=== Selected text ===
# 2018 atlas maintenance schedule



## thinkskateboards88 (Dec 14, 2007)

Does anybody have the standard maintenance schedule for the 2018 VW Atlas 3.6 4motion ? I have been searching for awhile and can't find it. I've called multiple dealers about a 60k service and they all give me different answers on what needs to be done.

Any help would be greatly appreciated.


----------



## mhjett (Oct 16, 2000)

Its in your owner's manual folder. Dealers like to come up with their own "service" schedules that include more than is required, that's why dealers aren't giving you a consistent answer. If you don't have your manual, you can get it here -- https://www.vwserviceandparts.com/digital-resources/online-owners-manual/


----------



## GTINC (Jan 28, 2005)

thinkskateboards88 said:


> Does anybody have the standard maintenance schedule for the 2018 VW Atlas 3.6 4motion ? I have been searching for awhile and can't find it. I've called multiple dealers about a 60k service and they all give me different answers on what needs to be done.
> 
> Any help would be greatly appreciated.


Use the one VW provided when you bought the vehicle.


----------



## KarstGeo (Jan 19, 2018)

=== Tasks and exercises ===
**1)** In the thread about the 2018 Atlas maintenance schedule, where does mhjett say the schedule can be found?
**2)** Echo the part of the Atlas maintenance thread starting at "## GTINC (Jan" and ending at "bought the vehicle.".
**3)** Carry on the Atlas maintenance thread from its final line.

=== Dataset excerpts ===
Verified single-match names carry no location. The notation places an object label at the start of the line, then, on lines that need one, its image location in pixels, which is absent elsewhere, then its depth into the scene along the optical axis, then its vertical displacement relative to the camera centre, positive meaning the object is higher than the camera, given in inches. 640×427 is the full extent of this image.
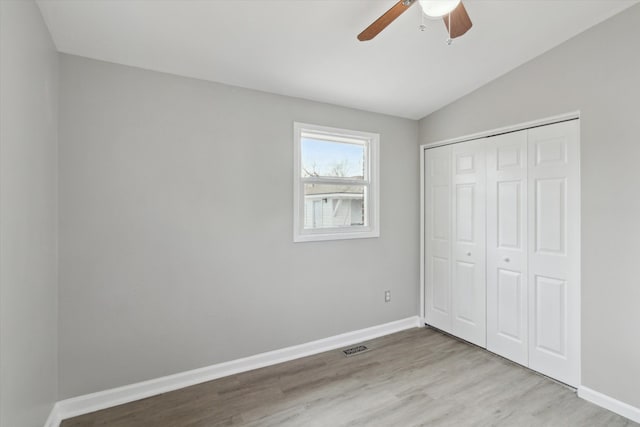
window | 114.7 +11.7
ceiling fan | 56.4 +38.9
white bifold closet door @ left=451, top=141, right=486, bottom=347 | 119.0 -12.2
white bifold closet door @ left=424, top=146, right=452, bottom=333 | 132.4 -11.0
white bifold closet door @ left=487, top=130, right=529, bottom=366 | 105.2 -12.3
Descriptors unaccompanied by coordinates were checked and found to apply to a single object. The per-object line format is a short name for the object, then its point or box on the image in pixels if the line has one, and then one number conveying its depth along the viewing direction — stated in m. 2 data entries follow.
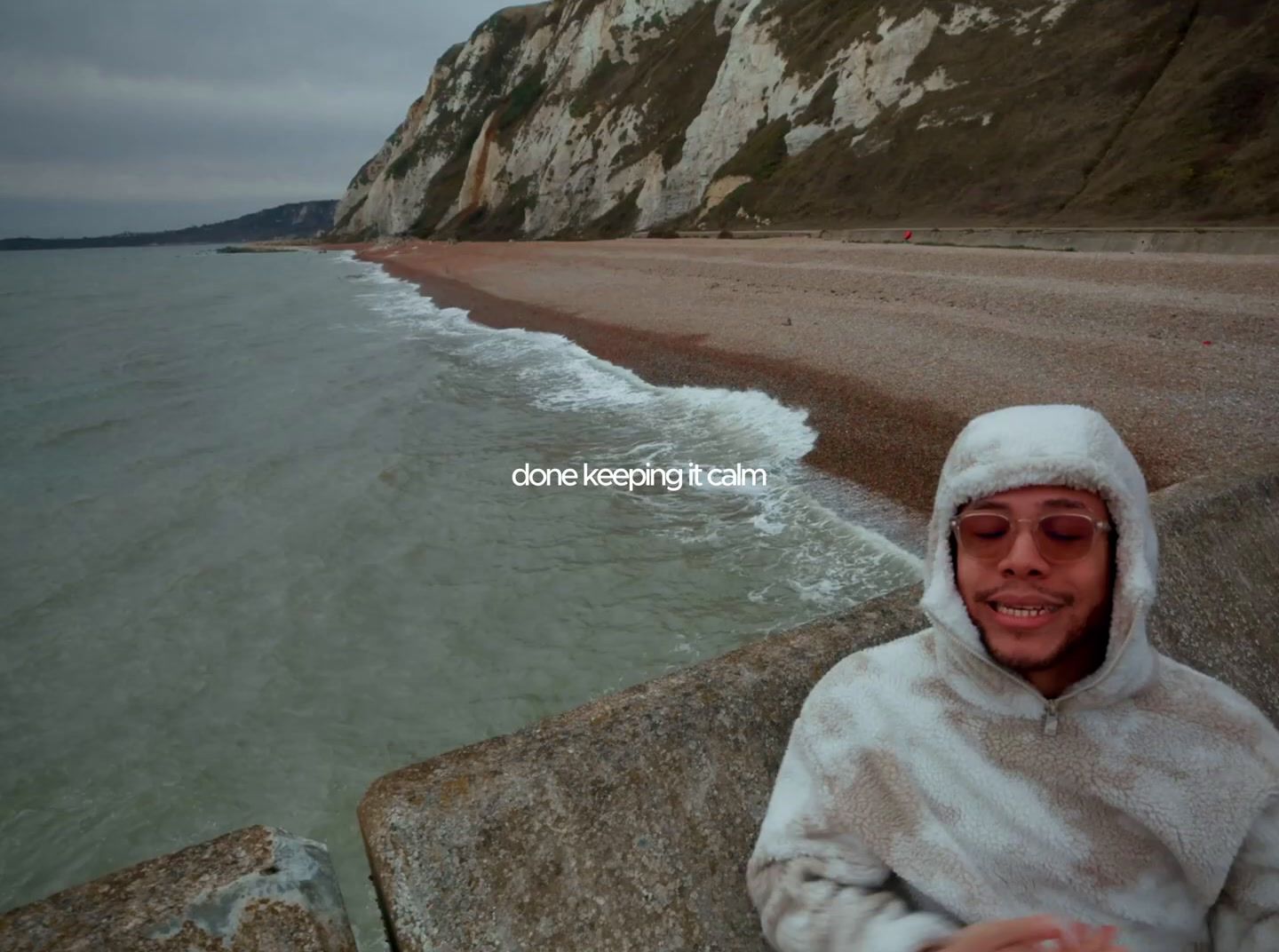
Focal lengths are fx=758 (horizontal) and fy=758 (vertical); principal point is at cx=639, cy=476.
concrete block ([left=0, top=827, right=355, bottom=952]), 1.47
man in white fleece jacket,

=== Results of the tasks ===
**1)** In the owner's manual folder.

**2)**
## GTINC (Jan 28, 2005)

thinkskateboards88 said:


> Does anybody have the standard maintenance schedule for the 2018 VW Atlas 3.6 4motion ? I have been searching for awhile and can't find it. I've called multiple dealers about a 60k service and they all give me different answers on what needs to be done.
> 
> Any help would be greatly appreciated.


Use the one VW provided when you bought the vehicle.

**3)**
Maint. Schedule	
every 1 years (or 10K)	oil/filter change
every 2 years (or 20K)	cabin filter
every 3 years (then every 2 years)	brake fluid, sunroof track grease (depending on type), 4Motion clutch fluid
every 6 years (or 60K)	spark plugs, air filter
every 80K	tranny fluid

Straight from the manual. Keep in mind, this is the "real" stuff - not all the BS checks etc. I always recommend pay for service "ala carte" and not buying the packages.


----------



## opaxxity (Mar 31, 2017)

hi, id like the official 2018 2.0 maintenance schedule as well, went through the whole online manual and couldnt find it.


----------



## KarstGeo (Jan 19, 2018)

opaxxity said:


> hi, id like the official 2018 2.0 maintenance schedule as well, went through the whole online manual and couldnt find it.


IDo you own the vehicle? It's in the manual/maintenance book. Should be the same/similar as the GTI.


----------



## opaxxity (Mar 31, 2017)

KarstGeo said:


> IDo you own the vehicle? It's in the manual/maintenance book. Should be the same/similar as the GTI.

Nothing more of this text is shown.